> [Yapılacak iş 1] Aşağıdaki söyleşide "Hayır, aynı dönemde" ifadesinden başlayıp "akıncı kimlikleri ile?" ifadesine kadar, bu ifade de dahil olmak üzere, uzanan kısmı harfi harfine yeniden verir misiniz?

> [Verilen metin]
╔══
Название: Ocak Sönmesin Diye - Lütfü Şehsuvaroğlu Kitabı
Автор: Hasan Yılmaz
Издательство: Elips Kitap
isbn: 978-625-6865-44-0
isbn:
Bizim genel merkez faaliyetlerine yoğunlaştığımız dönemde, ideolojik çatışmalar arttı ve cenazeler çoğaldı. Her cenaze sonrasında ülkücü şehitler için afişler basıyorduk. Ayrıca onlar için dergiler çıkartıyorduk. O dönem siyasi kültürümüze miras kalan sloganlar ürettik.
Bu süreçte sol ile diyalog tamamen kesildi mi? Gruplar birbiri ile sadece çatışmak için mi karşı karşıya geliyordu?
Hayır, aynı dönemde TRT televizyonunda tartışma programlarına karşılıklı çıkıp konuşuyorduk.
TRT o zaman ekrana çıkartıyor muydu insanları ülkücü ve solcu ya da akıncı kimlikleri ile?
Tabii. O dönemde Ülkü Ocakları başkanları bildiri yayımlarlardı ve o bildiriler gazetelerde yayımlanırdı. O zaman önemli bir kuruluştuk. Üniversiteler çatışma alanı idi ama beraber TRT’ye çıkıp tartışmalar yapılırdı. Bu tartışmaların birine Mehmet Gül, diğerine de Ramiz Ongun çıktı ve solcu liderlerle tartıştılar. Sami Bal’ın Ülkü Ocakları genel başkanlığa seçildiği 1975 yılında “Esir Türkler Haftası” başlatıldı. O tarihe kadar bu hafta “Esir Milletler Haftası” olarak anılıyordu. 1955 yılında BM öyle bir hafta ilan etmişti. Biz de resmî olarak 30 kadar dış Türk dernekleri ile ocak önderliğinde Cumhurbaşkanlığını ziyaret edip Fahri Korutürk ile görüştük.
╚══
> [Verilen kayıtlar]
╔══
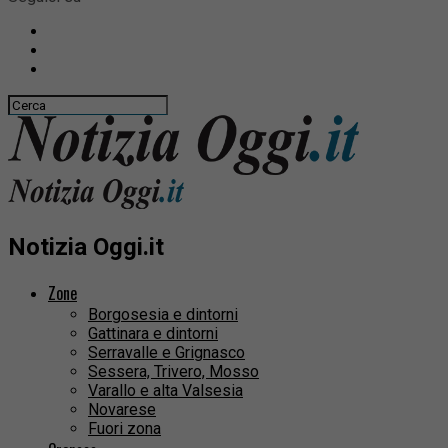
Notizia Oggi.it
Zone
Borgosesia e dintorni
Gattinara e dintorni
Serravalle e Grignasco
Sessera, Trivero, Mosso
Varallo e alta Valsesia
Novarese
Fuori zona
╚══
> [Yapılacak iş 2] Yukarıdaki kayıtların bütün satırlarını hiçbir değişiklik yapmadan yazıya geçirir misiniz? Resimleri cevaba almayın.

> [Çözüm 1]
Hayır, aynı dönemde TRT televizyonunda tartışma programlarına karşılıklı çıkıp konuşuyorduk.
TRT o zaman ekrana çıkartıyor muydu insanları ülkücü ve solcu ya da akıncı kimlikleri ile?

> [Çözüm 2]
Notizia Oggi.it
Zone
Borgosesia e dintorni
Gattinara e dintorni
Serravalle e Grignasco
Sessera, Trivero, Mosso
Varallo e alta Valsesia
Novarese
Fuori zona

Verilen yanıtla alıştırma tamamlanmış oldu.